[REQUIRED ACTION] Write out the records beneath this line exactly as they appear, minus any images.
########
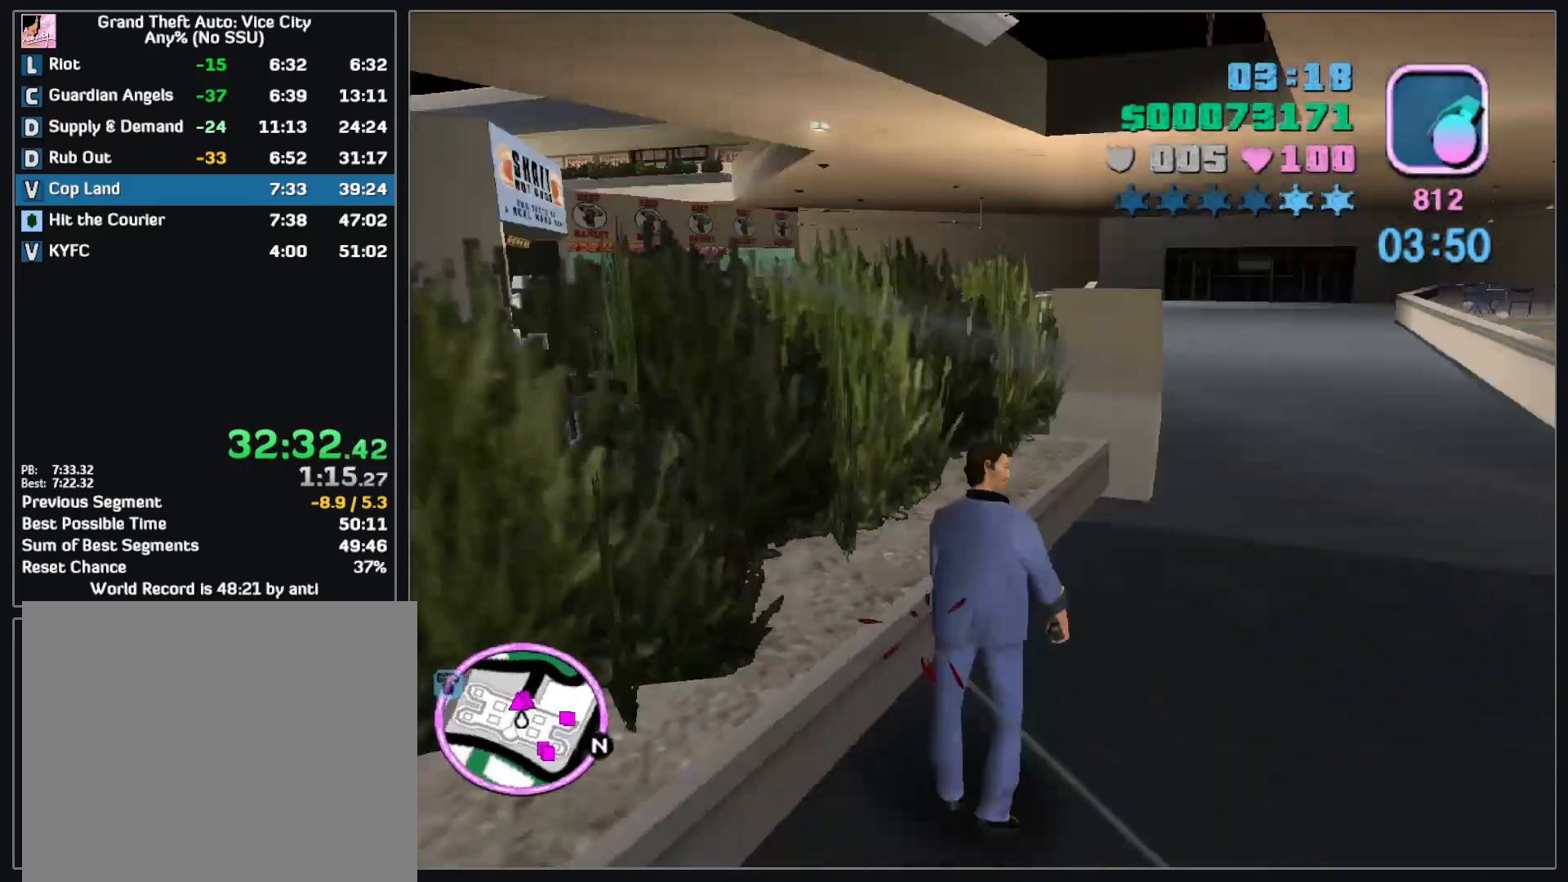
{"keys": [], "mouse": ["left"], "events": [[300, "mouse_left", "down"]]}
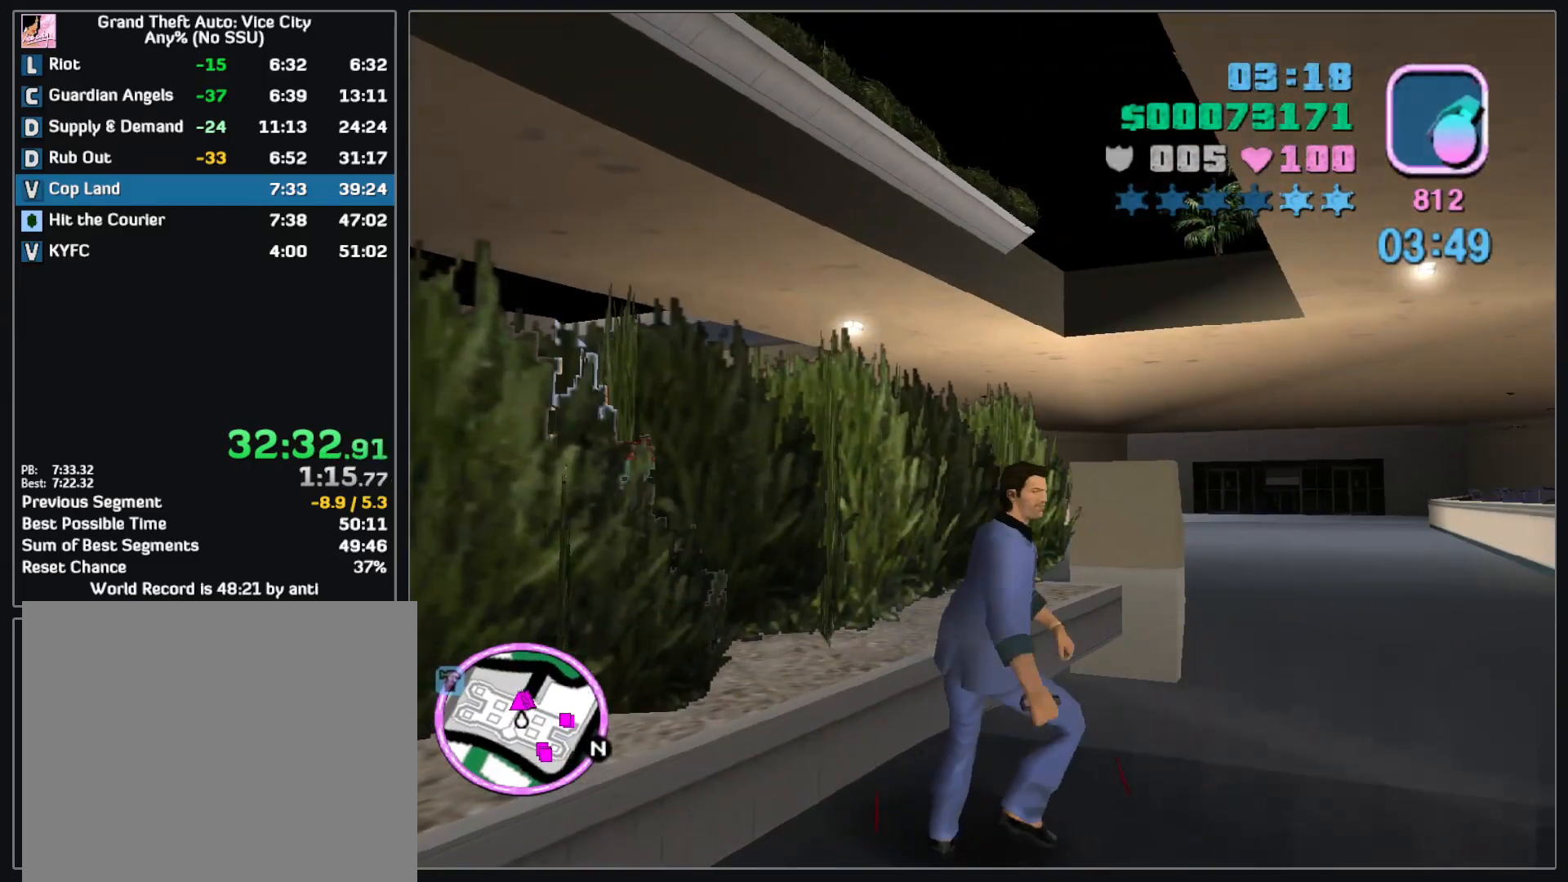
{"keys": [], "mouse": ["left"], "events": []}
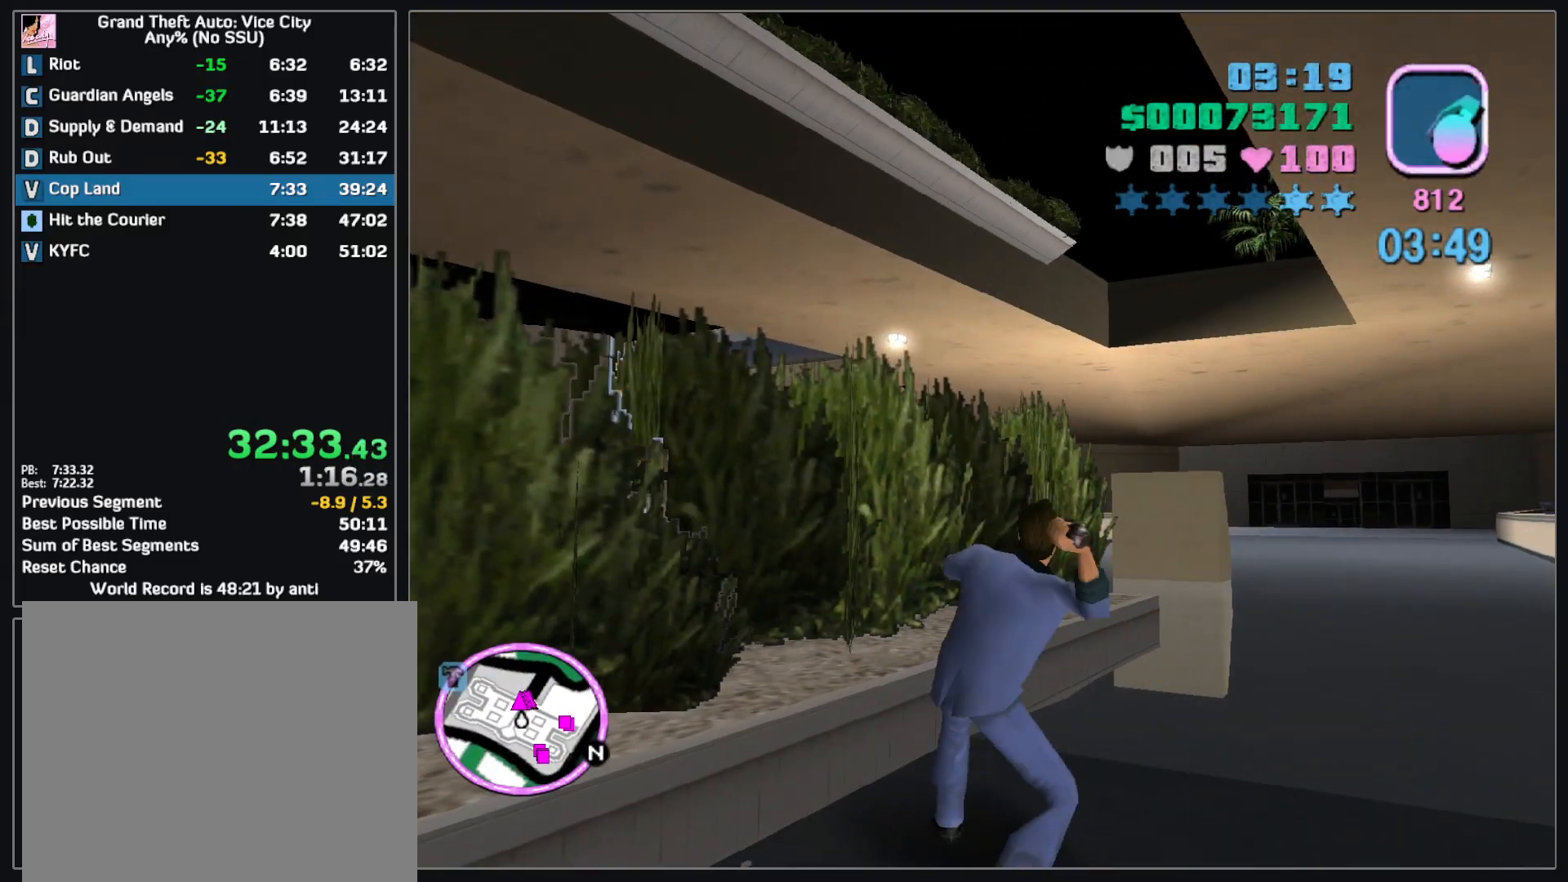
{"keys": ["w"], "mouse": [], "events": [[267, "mouse_left", "up"], [333, "w", "down"]]}
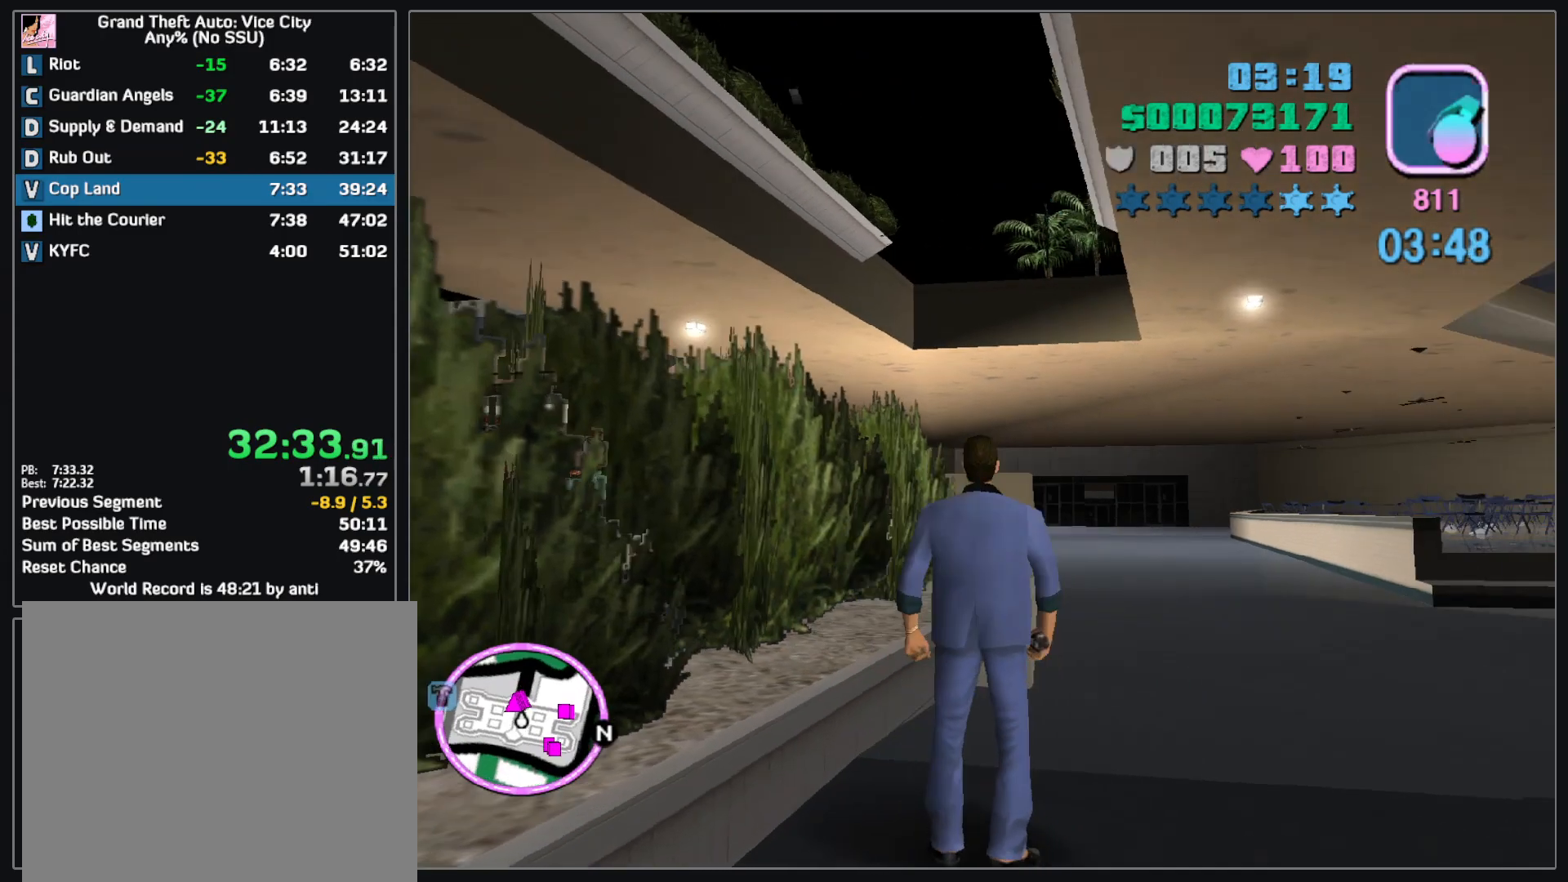
{"keys": [], "mouse": ["left"], "events": [[350, "mouse_left", "down"], [350, "w", "up"]]}
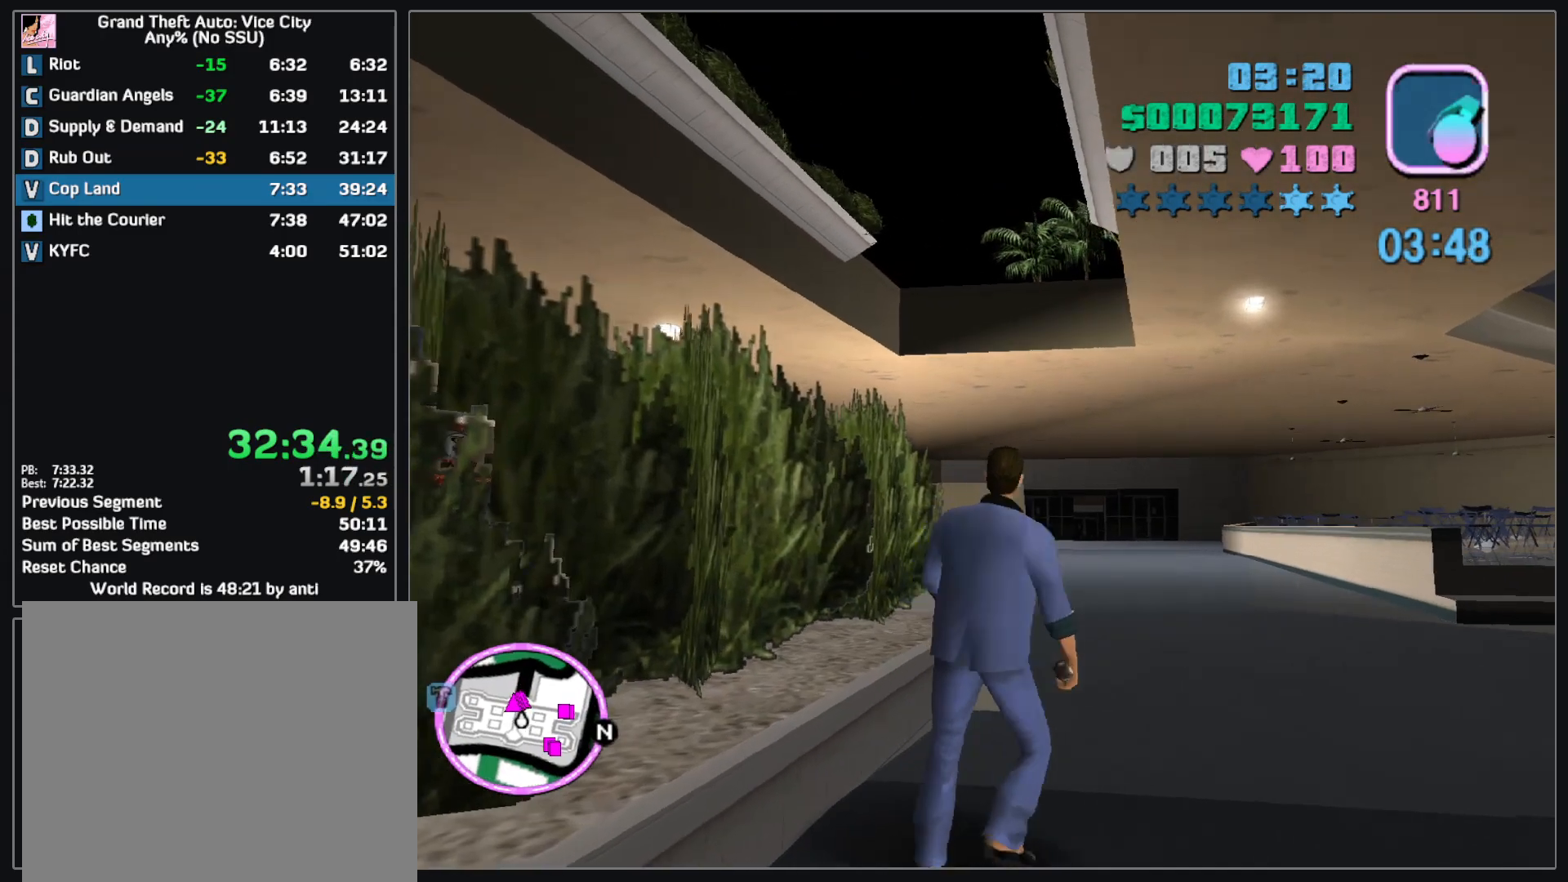
{"keys": [], "mouse": ["left"], "events": []}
########
[ANSWER AREA]
{"keys": [], "mouse": ["left"], "events": [[300, "mouse_left", "down"]]}
{"keys": [], "mouse": ["left"], "events": []}
{"keys": ["w"], "mouse": [], "events": [[267, "mouse_left", "up"], [333, "w", "down"]]}
{"keys": [], "mouse": ["left"], "events": [[350, "mouse_left", "down"], [350, "w", "up"]]}
{"keys": [], "mouse": ["left"], "events": []}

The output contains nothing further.